Aim of the exercise: List each line of the listing below that contains the string "country", where the string must match in case.
Start of Given data
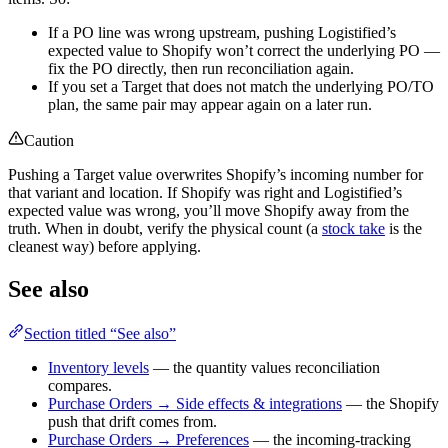
If a PO line was wrong upstream, pushing Logistified’s
expected value to Shopify won’t correct the underlying PO —
fix the PO directly, then run reconciliation again.
If you set a Target that does not match the underlying PO/TO
plan, the same pair may appear again on a later run.
Caution
Pushing a Target value overwrites Shopify’s incoming number for
that variant and location. If Shopify was right and Logistified’s
expected value was wrong, you’ll move Shopify away from the
truth. When in doubt, verify the physical count (a
stock take
is the
cleanest way) before applying.
See also
Section titled “See also”
Inventory levels
— the quantity values reconciliation
compares.
Purchase Orders → Side effects & integrations
— the Shopify
push that drift comes from.
Purchase Orders → Preferences
— the incoming-tracking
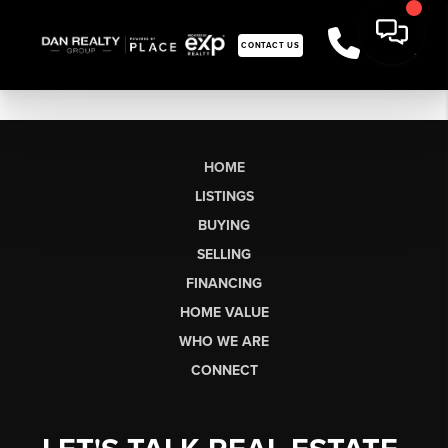
CONTACT US
HOME
LISTINGS
BUYING
SELLING
FINANCING
HOME VALUE
WHO WE ARE
CONNECT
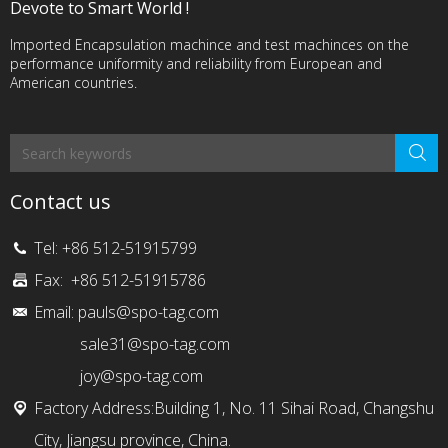
Devote to Smart World !
Imported Encapsulation machince and test machinces on the
performance uniformity and reliability from European and
American countries.
Contact us
Tel: +86 512-51915799
Fax: +86 512-51915786
Email:
pauls@spo-tag.com
sale31@spo-tag.com
joy@spo-tag.com
Factory Address:Building 1, No. 11 Sihai Road, Changshu
City, Jiangsu province, China.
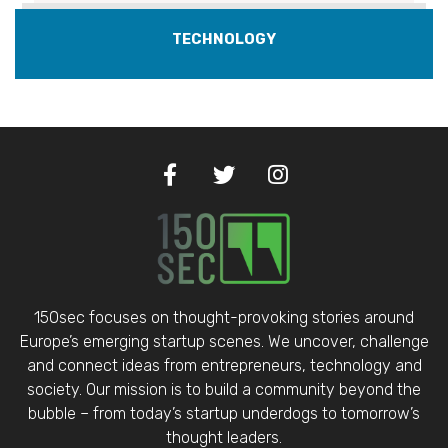
TECHNOLOGY
150sec focuses on thought-provoking stories around
Europe’s emerging startup scenes. We uncover, challenge
and connect ideas from entrepreneurs, technology and
society. Our mission is to build a community beyond the
bubble – from today’s startup underdogs to tomorrow’s
thought leaders.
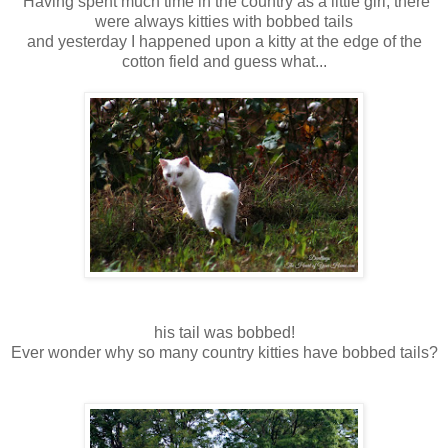
Having spent much time in the country as a little girl, there
were always kitties with bobbed tails
and yesterday I happened upon a kitty at the edge of the
cotton field and guess what...
his tail was bobbed!
Ever wonder why so many country kitties have bobbed tails?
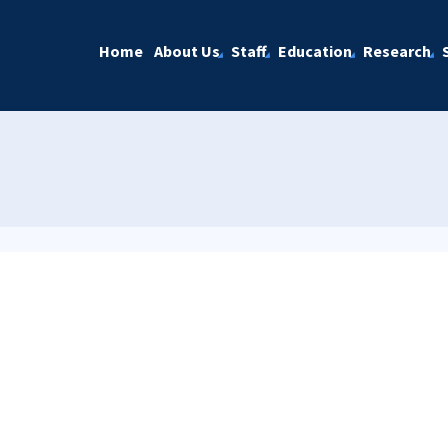
Home
About Us
Staff
Education
Research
End of Given data
Exercise output:
Having spent much time in the country as a little girl, there
Ever wonder why so many country kitties have bobbed tails?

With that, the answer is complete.